Pódio do Contrarrelógio Masculino, Tom Dumoulin (NED), Primoz Roglic (SLO) e Rohan Dennis (AUS)

A prova Masculina tinha exatamente o mesmo percurso que o Feminino, mas com duas voltas, ou seja, o dobro da distância. Os favoritos pelos resultados nesta temporada eram os Belgas Wout Van Aert (BEL) e Remco Evenepoel (BEL), junto do Campeão Mundial Filippo Ganna (ITA). Mas como a tendência atual é de cronos mais curtas, os recentes vencedores de ITT podem ter sofrido um pouco com a inexperiência em uma prova mais longa como esta que teve 44 quilômetros.

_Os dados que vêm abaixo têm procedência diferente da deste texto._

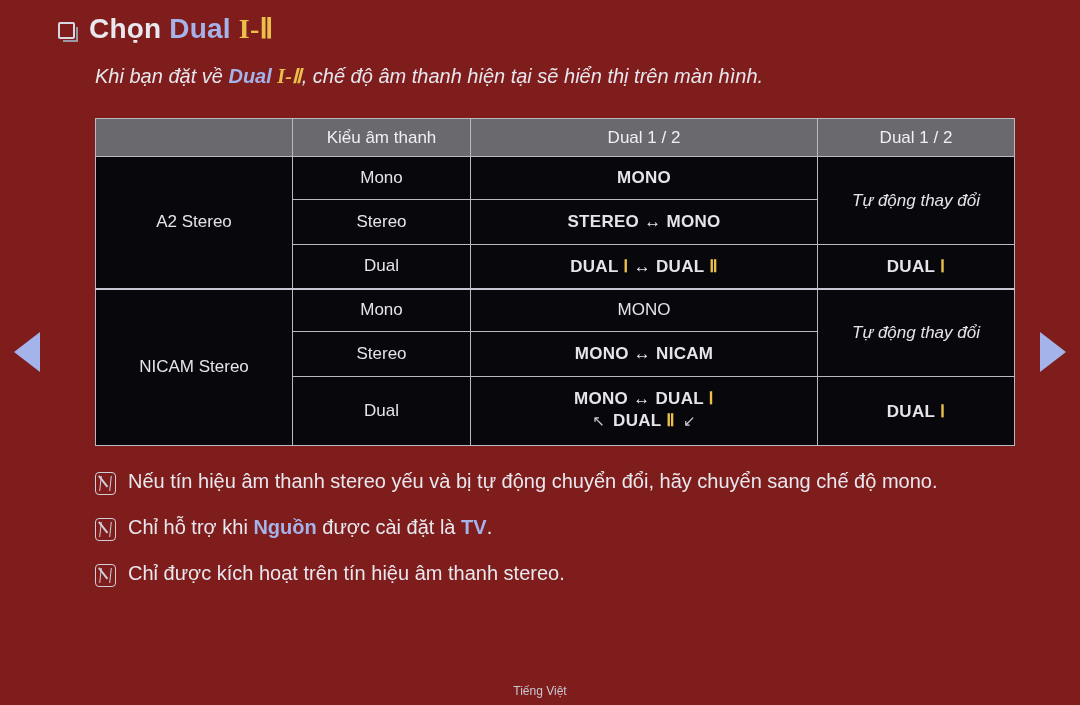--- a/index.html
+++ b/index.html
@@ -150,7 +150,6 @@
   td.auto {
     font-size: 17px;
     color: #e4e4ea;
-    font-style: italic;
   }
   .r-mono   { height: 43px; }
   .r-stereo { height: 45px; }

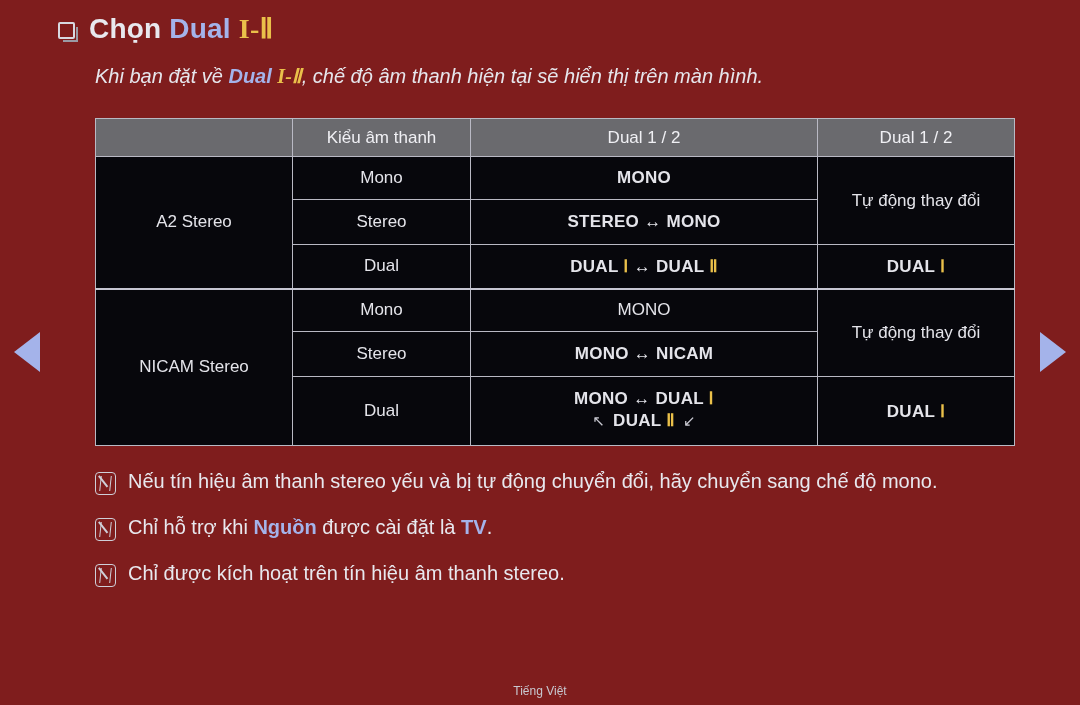--- a/index.html
+++ b/index.html
@@ -279,7 +279,7 @@
         </tr>
         <tr class="r-stereo">
           <td>Stereo</td>
-          <td class="val accent-blue">MONO ↔ NICAM</td>
+          <td class="val accent-blue">MONO ↔ STEREO</td>
         </tr>
         <tr class="r-dual2">
           <td>Dual</td>

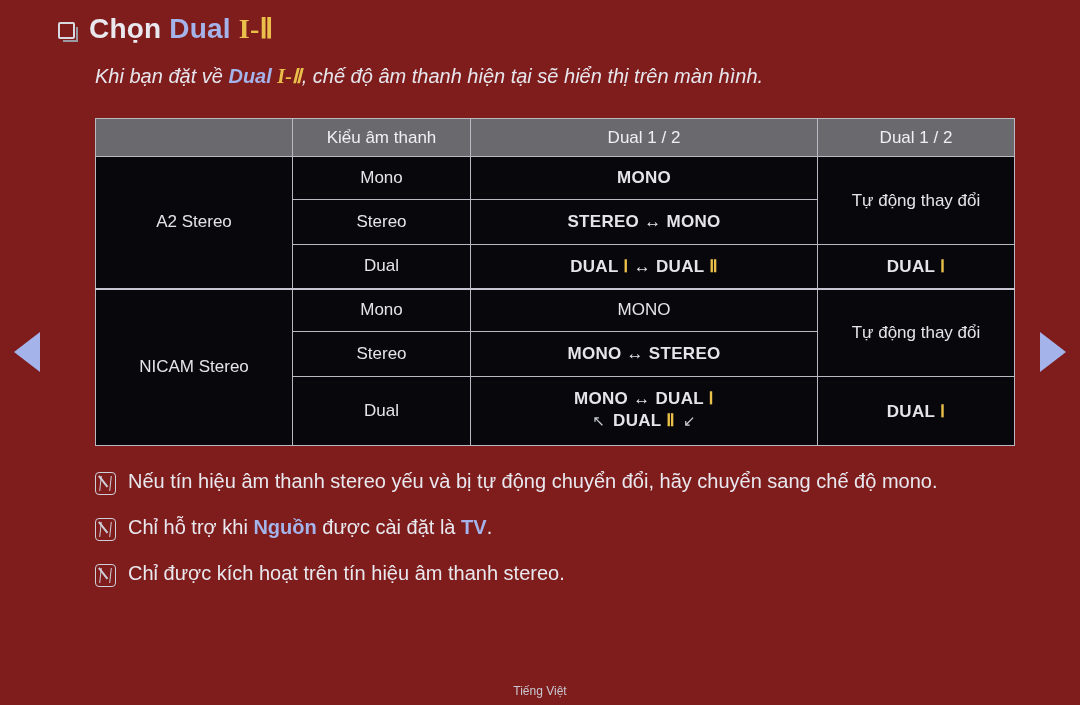--- a/index.html
+++ b/index.html
@@ -156,7 +156,7 @@
   .r-dual   { height: 44px; }
   .r-dual2  { height: 69px; }
 
-  .cycle-l1 { display: block; line-height: 1.25; }
+  .cycle-l1 { display: block; line-height: 1.25; font-style: italic; }
   .cycle-l2 { display: block; line-height: 1.45; font-size: 17px; }
   .arrow-g { color: #c9c9d2; font-weight: normal; font-size: 15px; }
 

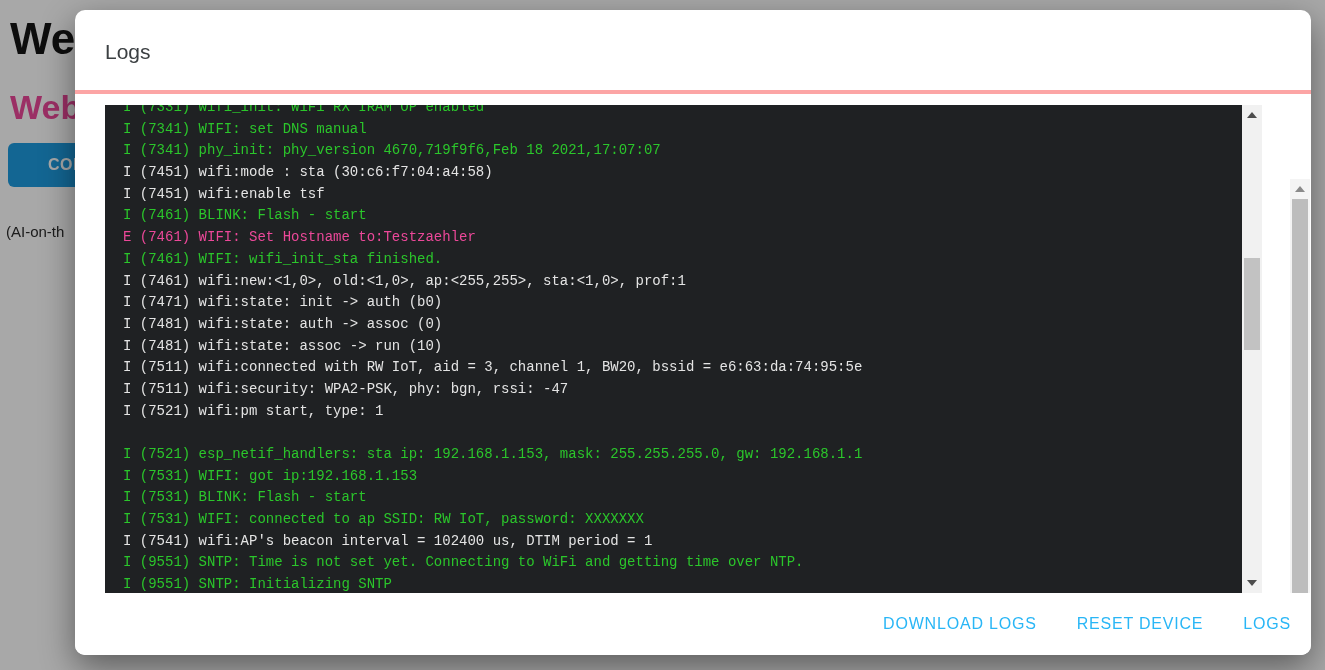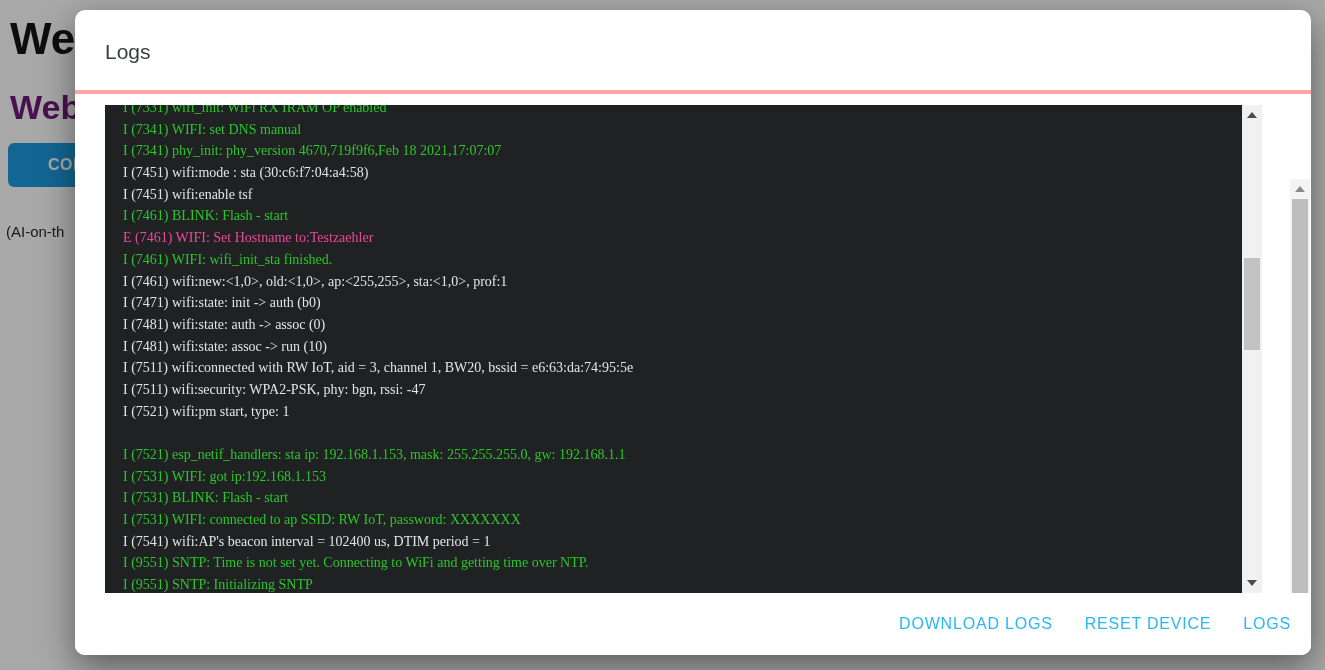--- a/index.html
+++ b/index.html
@@ -12,7 +12,7 @@
   .page-h1 { position:absolute; left:10px; top:14px; font-size:44px; font-weight:bold;
              color:#141414; letter-spacing:0; white-space:nowrap; }
   .page-h2 { position:absolute; left:10px; top:88px; font-size:34px; font-weight:bold;
-             color:#701a75; white-space:nowrap; }
+             color:#ec4899; white-space:nowrap; }
   .page-btn { position:absolute; left:8px; top:143px; width:130px; height:44px;
               border:none; border-radius:6px; background:#1e9ce0; color:#ffffff;
               font-size:16px; font-weight:bold; text-align:left; padding-left:40px;

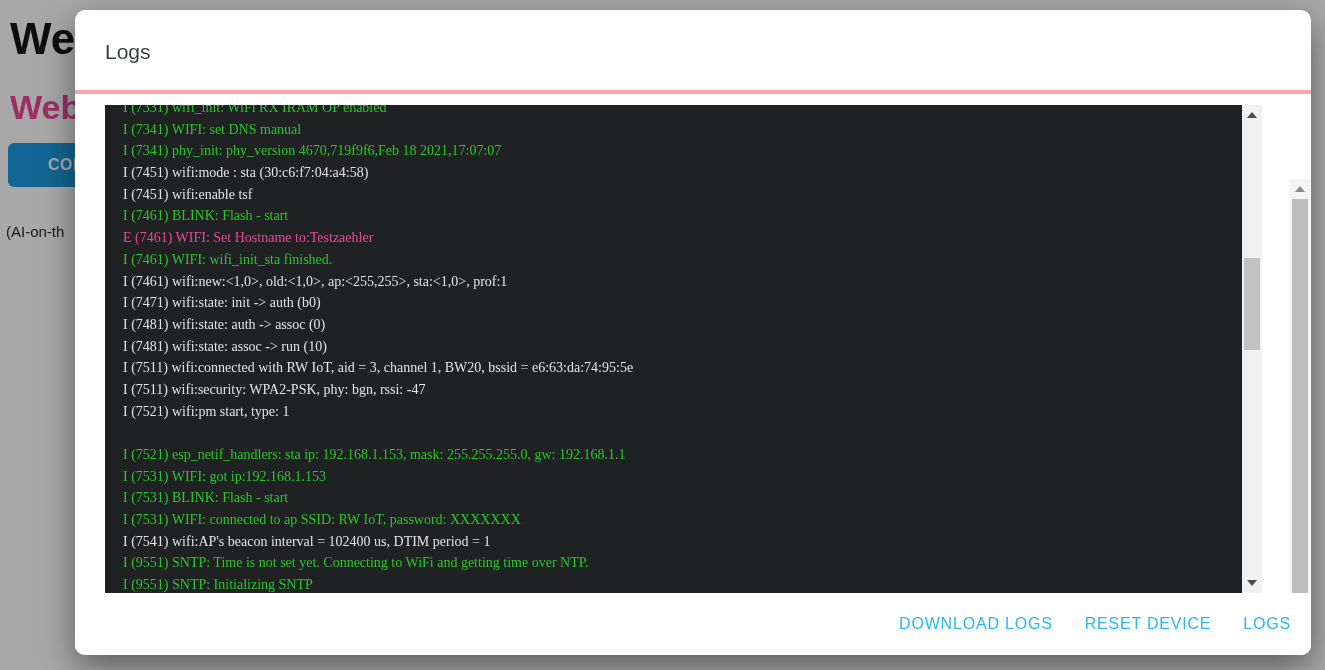--- a/index.html
+++ b/index.html
@@ -37,7 +37,7 @@
   .log-wrap { position:absolute; left:30px; top:10px; width:1157px; height:488px;
               background:#1f2123; overflow:hidden; }
   .log-content { position:absolute; left:0; top:-8px; right:20px; padding-left:18px;
-                 font-family:Liberation Serif, serif; font-size:14px;
+                 font-family:Liberation Mono, monospace; font-size:14px;
                  line-height:21.7px; white-space:pre; }
   .log-line { height:21.7px; }
   .c-green { color:#2bc62b; }

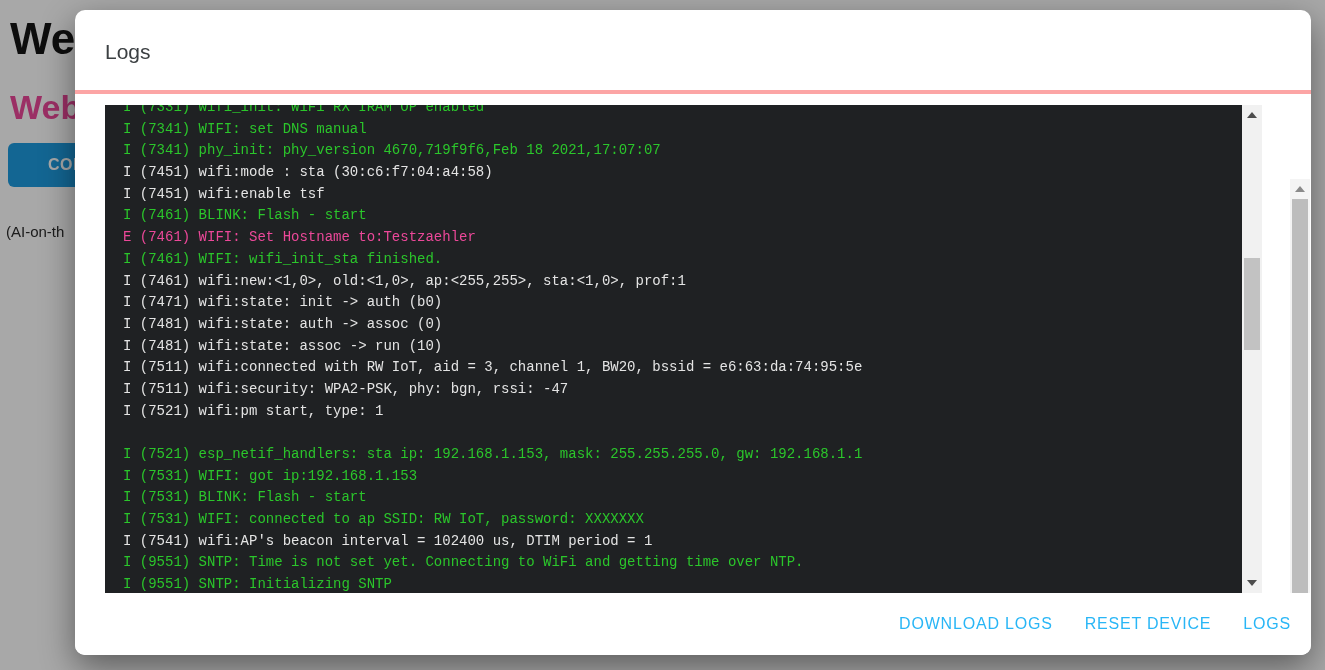--- a/index.html
+++ b/index.html
@@ -70,7 +70,7 @@
                   display:flex; align-items:center; justify-content:flex-end;
                   padding-right:20px; background:#ffffff; }
   .flat-btn { border:none; background:transparent; color:#29b6f6; font-size:16px;
-              font-weight:500; letter-spacing:0.8px; margin-left:32px; cursor:pointer;
+              font-weight:500; letter-spacing:0.8px; margin-left:40px; cursor:pointer;
               font-family:"Liberation Sans", sans-serif; white-space:nowrap; }
 </style>
 </head>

Entre os primeiros a largar, Hugo Houle (CAN) e Stefan de Bod (ZAF) fizeram bons tempos, com o primeiro sendo líder até Remco Evenepoel completar a prova. O jovem Belga teve um excelente desempenho e terminou a prova com 46km/h de velocidade média, tornando-se o novo líder, mas só até Rigoberto Uran (COL) destroná-lo. Uran terminou 2 segundos mais rápido que Remco e assumiu a liderança provisória. Os favoritos estavam na pista e a partir daí, os melhores tempos nas parciais começavam a cair. Filippo Ganna liderava na primeira parcial, seguido de perto por Roglič, Dumoulin (HOL), Van Aert e Rohan Dennis (AUS).

Mas o Italiano começou a perder terreno para os rivais Aert e Primoz que eram mais rápidos no segundo ponto de marcação. Dumoulin merece menção aqui, pois era outro visto com desconfiança depois da parada nas competições. Há muito não o víamos correr como nas épocas em que ganhou Giro e Mundial ou mesmo como no ano seguinte, quando foi Vice-Campeão no Tour, Giro e Mundial. Aquele brilho do Holandês voador estava meio apagado, porém hoje voltou com tudo. Dumoulin flutuava pela pista, por vezes cerca de 30 a 40 segundos mais rápido que o tempo do então líder Rigoberto Uran. Tom voava com maestria, ao que tudo indicava para melhorar a conquista do Rio, quando foi Prata. E chegou a ter a ilusão do Ouro ao liderar a prova. Por pouco tempo entretanto, pois se Dumoulin voava, Roglič foi como um foguete. Além da vantagem que Dumoulin tinha conquistado sobre Uran, o Esloveno conseguia ser cerca de 1 minuto mais veloz. E não demorou muito para cruzar a linha e tomar a liderança para si.

Ganna e Van Aert sofreram na segunda metade de prova, mas junto de Kung e Asgreen ainda foram mais velozes que Uran, separados por poucos segundos. O Bronze no entanto, ficou para o Australiano Rohan Dennis que apesar das subidas lhe dificultarem, administrou bem o esforço para ser o terceiro mais rápido do dia.

Campeão Olímpico de Contrarrelógio, o Esloveno Primoz Roglic

E a vitória coube ao fenomenal foguete da Eslovênia, que como Rocky Balboa, sempre se ergue novamente e desta vez, com toda a pompa que o primeiro Ouro Olímpico da história do seu País pode proporcionar. Um abraço no amigo Dumoulin, que também ficou feliz em estar de volta. Ainda não com a vitória, mas sem dúvida também em altíssimo nível.

Talvez o fio que una estes dois ciclistas com a Campeã Feminina seja mesmo essa capacidade de suportar a derrota, as adversidades, as críticas e a própria desilusão. É a fortaleza mental de continuar acreditando mesmo quando os outros decretam que já não é mais possível, já não é provável. É ter a determinação, mesmo que a vitória não venha, de continuar a tentar. Não é sobre o quanto bate. É sobre o quanto resiste. E o tanto que resiste, inspira adultos, certamente, e ainda mais crianças. Se você, já na fase adulta, gostaria de ser tão determinado e forte quanto Annemiek, Tom ou Primoz, imagine o efeito que eles tem nas crianças que os assistem. E que vão imitá-los!

Só digo que venham. O ciclismo e o mundo precisam de mais gente assim. De Tóquio para o futuro.